• PASSAGE À EXAMINER:
════════════════

Dans « Après l’empire », il est forcé de constater l’extrême médiocrité de l’ensemble des élites américaines.

Dans « Après la démocratie », Il passe beaucoup de temps, au début, à répéter que Sarkozy est nul, et surtout « fou et méchant » - un des oxymores de la gauche moderne pour qualifier ses adversaires - en une sorte de règlement de compte très personnel, avant de conclure que ce n’est pas le plus important. Sarkozy serait le reflet du pays.

Todd trouve de plus en plus de nuls, fous et méchants autour de lui.


En matière de « recherche » en revanche, on constate une sorte d’affaissement qualitatif.

Sur l’Amérique il ne va pas chercher bien loin.

Armand Lafférère dans « l’Amérique est elle un danger pour le monde » a fait justice de ses nombreuses approximations. Ainsi, Todd invente un nouveau concept en sciences sociales, le « mécanisme mystérieux ». Les rapaces élites ultralibérales mondialisées, accumuleraient à force de travail, une épargne qu’elles iraient régulièrement et volontairement détruire aux Etats-Unis....

════════════════

• EXTRAITS DES MATÉRIAUX:
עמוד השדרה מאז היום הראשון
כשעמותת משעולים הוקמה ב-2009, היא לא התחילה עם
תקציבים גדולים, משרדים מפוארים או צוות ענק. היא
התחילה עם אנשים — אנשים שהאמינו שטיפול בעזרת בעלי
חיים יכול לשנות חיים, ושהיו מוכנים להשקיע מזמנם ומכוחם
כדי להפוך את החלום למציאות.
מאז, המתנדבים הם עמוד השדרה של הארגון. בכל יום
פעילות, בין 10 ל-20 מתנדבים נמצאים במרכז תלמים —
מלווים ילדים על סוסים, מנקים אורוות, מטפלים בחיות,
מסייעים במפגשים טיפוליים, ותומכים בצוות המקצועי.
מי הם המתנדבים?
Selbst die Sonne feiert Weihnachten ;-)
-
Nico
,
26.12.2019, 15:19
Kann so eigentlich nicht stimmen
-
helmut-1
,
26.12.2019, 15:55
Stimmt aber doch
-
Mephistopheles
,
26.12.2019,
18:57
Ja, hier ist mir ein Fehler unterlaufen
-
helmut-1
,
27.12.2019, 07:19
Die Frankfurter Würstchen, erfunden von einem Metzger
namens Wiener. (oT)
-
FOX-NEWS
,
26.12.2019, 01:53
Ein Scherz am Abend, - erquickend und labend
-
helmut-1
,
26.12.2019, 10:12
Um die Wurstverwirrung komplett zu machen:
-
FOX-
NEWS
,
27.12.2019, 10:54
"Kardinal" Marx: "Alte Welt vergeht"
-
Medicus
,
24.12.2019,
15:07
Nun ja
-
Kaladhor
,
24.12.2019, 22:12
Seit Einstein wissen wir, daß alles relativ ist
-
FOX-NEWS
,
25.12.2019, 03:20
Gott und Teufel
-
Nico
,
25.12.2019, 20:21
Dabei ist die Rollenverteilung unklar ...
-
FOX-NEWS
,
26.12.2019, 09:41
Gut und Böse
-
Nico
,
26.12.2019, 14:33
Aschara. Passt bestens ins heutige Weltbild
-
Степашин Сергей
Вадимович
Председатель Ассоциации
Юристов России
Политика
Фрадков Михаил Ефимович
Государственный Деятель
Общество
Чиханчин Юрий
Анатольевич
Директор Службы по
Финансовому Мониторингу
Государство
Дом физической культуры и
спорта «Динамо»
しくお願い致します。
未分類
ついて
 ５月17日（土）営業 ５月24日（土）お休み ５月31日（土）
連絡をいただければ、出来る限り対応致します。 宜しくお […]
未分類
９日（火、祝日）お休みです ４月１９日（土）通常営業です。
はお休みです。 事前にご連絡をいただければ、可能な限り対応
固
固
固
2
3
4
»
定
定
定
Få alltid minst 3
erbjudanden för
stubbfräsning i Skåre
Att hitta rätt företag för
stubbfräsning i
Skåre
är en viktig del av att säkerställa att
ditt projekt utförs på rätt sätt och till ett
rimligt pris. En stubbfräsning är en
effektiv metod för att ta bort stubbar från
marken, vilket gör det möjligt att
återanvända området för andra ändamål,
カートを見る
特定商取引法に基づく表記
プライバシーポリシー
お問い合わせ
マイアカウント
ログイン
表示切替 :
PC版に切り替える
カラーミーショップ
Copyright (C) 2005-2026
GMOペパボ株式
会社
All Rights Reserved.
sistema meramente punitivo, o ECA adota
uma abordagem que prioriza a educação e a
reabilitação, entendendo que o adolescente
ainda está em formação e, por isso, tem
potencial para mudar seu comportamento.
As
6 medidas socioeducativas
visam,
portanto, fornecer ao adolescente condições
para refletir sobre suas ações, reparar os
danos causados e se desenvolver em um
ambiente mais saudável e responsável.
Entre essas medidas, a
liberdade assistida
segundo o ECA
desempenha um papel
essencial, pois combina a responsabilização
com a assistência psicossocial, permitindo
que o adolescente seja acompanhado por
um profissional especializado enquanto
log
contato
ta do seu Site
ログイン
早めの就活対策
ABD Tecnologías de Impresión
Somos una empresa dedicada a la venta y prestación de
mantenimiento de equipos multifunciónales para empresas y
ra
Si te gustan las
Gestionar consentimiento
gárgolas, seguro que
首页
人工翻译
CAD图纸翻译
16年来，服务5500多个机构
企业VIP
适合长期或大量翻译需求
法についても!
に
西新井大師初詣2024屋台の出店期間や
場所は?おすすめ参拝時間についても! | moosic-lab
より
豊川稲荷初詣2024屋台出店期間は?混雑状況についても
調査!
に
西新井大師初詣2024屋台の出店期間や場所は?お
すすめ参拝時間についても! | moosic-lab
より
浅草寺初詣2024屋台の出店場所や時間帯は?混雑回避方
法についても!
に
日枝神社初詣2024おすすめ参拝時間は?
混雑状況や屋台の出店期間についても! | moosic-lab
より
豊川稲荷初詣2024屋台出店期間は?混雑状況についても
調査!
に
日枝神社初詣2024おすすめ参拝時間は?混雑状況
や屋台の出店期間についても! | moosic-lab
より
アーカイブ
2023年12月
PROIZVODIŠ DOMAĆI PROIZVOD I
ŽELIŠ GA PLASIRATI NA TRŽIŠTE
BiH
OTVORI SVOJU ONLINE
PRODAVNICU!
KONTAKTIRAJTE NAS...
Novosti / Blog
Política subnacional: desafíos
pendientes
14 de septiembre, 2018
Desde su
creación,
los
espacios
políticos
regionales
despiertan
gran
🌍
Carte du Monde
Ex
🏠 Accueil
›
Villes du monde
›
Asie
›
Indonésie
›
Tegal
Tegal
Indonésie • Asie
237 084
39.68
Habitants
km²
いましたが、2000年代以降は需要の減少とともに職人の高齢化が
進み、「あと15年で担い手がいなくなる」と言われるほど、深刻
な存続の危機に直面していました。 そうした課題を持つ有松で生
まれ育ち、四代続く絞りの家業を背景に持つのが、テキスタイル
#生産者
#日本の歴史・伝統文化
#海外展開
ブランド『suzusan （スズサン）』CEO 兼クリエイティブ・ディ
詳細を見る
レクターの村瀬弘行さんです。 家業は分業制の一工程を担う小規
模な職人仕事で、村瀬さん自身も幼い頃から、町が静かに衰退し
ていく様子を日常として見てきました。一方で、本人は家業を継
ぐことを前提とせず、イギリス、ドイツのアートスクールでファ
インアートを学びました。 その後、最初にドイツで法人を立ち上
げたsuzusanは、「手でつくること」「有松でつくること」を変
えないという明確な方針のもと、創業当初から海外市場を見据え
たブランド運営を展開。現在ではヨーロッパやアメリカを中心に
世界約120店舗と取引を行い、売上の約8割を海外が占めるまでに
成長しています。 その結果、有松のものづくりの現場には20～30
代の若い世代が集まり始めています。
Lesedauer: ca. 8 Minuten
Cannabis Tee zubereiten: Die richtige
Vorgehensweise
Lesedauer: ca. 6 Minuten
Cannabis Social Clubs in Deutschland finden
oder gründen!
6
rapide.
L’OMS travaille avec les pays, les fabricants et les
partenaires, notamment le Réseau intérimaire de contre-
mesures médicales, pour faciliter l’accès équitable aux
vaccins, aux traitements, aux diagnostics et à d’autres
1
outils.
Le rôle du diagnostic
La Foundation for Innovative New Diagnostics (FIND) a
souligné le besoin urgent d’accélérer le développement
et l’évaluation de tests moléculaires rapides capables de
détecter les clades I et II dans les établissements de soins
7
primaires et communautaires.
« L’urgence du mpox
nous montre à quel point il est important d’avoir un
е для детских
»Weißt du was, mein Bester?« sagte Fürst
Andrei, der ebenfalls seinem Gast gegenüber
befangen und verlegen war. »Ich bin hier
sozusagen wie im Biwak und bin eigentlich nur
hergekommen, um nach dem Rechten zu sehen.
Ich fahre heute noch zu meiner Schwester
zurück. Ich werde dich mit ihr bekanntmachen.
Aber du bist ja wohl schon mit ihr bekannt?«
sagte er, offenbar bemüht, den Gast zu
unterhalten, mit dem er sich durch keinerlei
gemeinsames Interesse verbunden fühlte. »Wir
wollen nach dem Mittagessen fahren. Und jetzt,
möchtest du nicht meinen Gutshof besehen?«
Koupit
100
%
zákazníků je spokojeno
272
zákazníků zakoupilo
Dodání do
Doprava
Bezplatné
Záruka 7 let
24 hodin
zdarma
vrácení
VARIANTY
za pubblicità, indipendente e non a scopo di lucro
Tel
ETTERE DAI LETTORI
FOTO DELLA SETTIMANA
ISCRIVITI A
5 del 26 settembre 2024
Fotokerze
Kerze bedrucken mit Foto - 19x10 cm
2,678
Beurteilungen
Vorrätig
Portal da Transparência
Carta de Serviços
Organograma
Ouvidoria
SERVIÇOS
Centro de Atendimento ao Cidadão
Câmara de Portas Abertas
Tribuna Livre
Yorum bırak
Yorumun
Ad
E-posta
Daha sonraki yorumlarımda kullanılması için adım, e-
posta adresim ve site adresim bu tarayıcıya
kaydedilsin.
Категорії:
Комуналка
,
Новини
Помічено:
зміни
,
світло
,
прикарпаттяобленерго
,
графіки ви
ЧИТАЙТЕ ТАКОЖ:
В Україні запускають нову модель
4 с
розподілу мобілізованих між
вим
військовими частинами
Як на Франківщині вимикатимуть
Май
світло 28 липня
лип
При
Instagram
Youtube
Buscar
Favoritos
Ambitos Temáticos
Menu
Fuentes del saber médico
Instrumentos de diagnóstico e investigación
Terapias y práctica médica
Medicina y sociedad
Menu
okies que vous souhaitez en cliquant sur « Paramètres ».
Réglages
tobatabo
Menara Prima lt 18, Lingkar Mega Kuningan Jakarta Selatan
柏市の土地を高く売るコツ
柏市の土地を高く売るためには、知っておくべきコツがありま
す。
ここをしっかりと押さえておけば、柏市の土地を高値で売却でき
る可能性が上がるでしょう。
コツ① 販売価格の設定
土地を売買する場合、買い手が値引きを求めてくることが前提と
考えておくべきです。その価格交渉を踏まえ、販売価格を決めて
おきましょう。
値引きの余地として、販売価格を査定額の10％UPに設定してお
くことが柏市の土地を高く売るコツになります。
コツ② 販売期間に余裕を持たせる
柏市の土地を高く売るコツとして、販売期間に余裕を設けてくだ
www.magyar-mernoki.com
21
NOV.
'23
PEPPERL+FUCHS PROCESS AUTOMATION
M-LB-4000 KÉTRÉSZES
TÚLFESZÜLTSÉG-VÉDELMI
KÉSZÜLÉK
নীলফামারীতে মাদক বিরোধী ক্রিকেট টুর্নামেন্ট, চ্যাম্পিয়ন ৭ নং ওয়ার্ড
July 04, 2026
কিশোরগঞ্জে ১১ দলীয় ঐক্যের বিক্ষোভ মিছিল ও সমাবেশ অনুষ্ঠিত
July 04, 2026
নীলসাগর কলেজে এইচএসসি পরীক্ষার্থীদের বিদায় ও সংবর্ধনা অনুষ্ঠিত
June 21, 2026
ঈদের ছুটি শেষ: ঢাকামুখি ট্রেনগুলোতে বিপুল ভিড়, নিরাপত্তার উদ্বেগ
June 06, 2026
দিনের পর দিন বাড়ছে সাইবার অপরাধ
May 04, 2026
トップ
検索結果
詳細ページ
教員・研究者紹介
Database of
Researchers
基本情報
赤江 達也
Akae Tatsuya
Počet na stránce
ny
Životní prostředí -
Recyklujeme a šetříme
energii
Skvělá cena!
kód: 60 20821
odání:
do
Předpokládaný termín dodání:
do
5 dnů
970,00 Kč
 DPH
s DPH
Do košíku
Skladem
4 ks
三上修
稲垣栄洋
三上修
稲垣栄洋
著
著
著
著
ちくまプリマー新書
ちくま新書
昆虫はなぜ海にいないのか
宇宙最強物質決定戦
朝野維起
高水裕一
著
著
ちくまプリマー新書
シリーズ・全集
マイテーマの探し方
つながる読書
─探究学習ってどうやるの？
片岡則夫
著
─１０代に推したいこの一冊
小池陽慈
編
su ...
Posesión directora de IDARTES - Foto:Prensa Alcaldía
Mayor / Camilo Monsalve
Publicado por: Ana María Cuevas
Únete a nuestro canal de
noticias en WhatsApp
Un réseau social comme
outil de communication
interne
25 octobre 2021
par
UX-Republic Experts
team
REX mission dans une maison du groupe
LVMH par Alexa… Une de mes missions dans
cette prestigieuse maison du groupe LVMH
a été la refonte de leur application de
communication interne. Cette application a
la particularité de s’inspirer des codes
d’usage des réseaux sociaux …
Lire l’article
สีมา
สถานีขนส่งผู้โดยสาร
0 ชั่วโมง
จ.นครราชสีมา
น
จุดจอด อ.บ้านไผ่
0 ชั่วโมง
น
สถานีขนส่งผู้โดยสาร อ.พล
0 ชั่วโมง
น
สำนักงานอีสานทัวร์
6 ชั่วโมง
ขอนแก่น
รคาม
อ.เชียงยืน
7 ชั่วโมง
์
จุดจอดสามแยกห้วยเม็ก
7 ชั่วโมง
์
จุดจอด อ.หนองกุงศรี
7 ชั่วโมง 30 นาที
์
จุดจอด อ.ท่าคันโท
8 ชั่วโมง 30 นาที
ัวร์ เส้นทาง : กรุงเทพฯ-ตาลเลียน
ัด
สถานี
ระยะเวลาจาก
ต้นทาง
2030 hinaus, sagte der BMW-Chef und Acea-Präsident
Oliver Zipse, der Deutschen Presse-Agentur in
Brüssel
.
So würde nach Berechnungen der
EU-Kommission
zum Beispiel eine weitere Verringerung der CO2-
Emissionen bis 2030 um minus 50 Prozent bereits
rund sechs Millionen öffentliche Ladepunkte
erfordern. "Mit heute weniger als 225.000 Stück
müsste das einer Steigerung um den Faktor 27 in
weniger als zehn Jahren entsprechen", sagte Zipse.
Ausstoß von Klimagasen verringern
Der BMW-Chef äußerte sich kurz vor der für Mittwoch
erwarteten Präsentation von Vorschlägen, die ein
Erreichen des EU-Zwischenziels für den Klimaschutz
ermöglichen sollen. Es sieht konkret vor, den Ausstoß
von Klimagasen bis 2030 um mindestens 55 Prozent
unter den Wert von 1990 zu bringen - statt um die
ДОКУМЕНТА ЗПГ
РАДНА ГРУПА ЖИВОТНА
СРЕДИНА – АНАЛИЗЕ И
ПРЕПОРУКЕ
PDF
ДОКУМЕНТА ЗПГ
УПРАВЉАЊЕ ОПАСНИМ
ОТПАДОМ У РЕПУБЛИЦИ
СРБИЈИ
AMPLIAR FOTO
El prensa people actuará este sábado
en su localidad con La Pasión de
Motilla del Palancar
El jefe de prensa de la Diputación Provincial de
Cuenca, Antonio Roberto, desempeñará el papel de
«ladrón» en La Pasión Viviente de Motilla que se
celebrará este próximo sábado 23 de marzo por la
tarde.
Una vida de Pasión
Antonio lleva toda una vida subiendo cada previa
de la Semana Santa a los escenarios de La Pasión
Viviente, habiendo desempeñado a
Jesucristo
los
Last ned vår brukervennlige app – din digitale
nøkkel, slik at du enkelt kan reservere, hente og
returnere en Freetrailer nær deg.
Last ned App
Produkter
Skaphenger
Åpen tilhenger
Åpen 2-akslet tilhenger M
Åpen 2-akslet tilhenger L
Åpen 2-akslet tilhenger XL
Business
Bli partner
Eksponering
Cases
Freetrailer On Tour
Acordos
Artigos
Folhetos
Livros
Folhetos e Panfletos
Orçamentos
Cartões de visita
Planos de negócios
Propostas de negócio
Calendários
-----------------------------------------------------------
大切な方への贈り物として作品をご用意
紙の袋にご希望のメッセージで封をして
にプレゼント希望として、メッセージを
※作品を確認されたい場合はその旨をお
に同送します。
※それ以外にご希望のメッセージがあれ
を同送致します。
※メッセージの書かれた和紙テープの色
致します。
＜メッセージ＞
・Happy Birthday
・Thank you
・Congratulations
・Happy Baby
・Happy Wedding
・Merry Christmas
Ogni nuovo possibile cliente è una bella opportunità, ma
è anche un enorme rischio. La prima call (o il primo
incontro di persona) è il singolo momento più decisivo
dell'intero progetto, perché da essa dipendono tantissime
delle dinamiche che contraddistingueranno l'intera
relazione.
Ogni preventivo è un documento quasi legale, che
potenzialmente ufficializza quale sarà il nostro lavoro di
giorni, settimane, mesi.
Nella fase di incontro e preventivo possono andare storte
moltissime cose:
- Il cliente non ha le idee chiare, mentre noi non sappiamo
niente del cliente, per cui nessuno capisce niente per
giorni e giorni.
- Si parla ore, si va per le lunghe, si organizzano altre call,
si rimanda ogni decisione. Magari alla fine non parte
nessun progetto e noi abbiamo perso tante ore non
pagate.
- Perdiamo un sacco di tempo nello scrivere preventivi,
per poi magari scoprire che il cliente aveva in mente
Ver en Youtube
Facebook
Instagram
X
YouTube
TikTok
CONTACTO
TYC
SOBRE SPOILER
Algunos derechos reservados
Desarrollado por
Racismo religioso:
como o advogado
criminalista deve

════════════════

• ACTIVITÉ 1: Résumez en deux phrases le passage sur Todd.
• ACTIVITÉ 2: Poursuivez le passage sur Todd à partir de sa dernière phrase.

• RÉSULTAT ATTENDU 1: Le passage reproche à Todd de trouver de plus en plus de nuls, fous et méchants autour de lui, et de ne pas chercher bien loin quand il parle de l'Amérique. Il rappelle qu'Armand Lafférère, dans « l'Amérique est elle un danger pour le monde », a fait justice de ses nombreuses approximations, comme l'invention du « mécanisme mystérieux ».

• RÉSULTAT ATTENDU 2:
Mais sa thèse qui plaît en ce moment, c’est le déclin. Enfin ! « Ils » se cassent la figure comme une vulgaire Urss. La preuve ? Une baisse du niveau éducatif moyen !

Pourquoi pas ? Cependant, dans sa démonstration, il ne semble pas qu’il fasse mention d’un facteur clef et pourtant démographique. Les Etats-Unis sont le premier pays d’immigration au monde. En 2008 pratiquement un enfant sur deux de moins de 5 ans appartient à une « minorité ». Les seuls mexicains représentent 16% des naissances en 2003. Imaginons le système scolaire français confronté à un tel afflux d’enfant dont les parents n’auraient pas le français comme langue maternelle, un niveau scolaire moyen à priori inférieur à celui du pays d’accueil ou de lourds handicaps sociaux..

Mais, depuis peu, une politique sélective fait que les migrants récents sont, en moyenne, plus diplômés que la population locale ! Il n’est pas impossible que les migrations puissent expliquer à elles seules, une légère baisse de niveau depuis 20 ans et expliquent dans les 20 ans qui viennent au contraire une nette hausse...On ne doute pas que notre « trouveur » saura l’expliquer


Sur le front national et le peuple il n’a toujours pas compris qu’ils ont moins voté pour Sarkozy que contre les gens comme lui. Est-ce le peuple qui ne comprend pas Todd ou Todd qui ne comprend pas le peuple ?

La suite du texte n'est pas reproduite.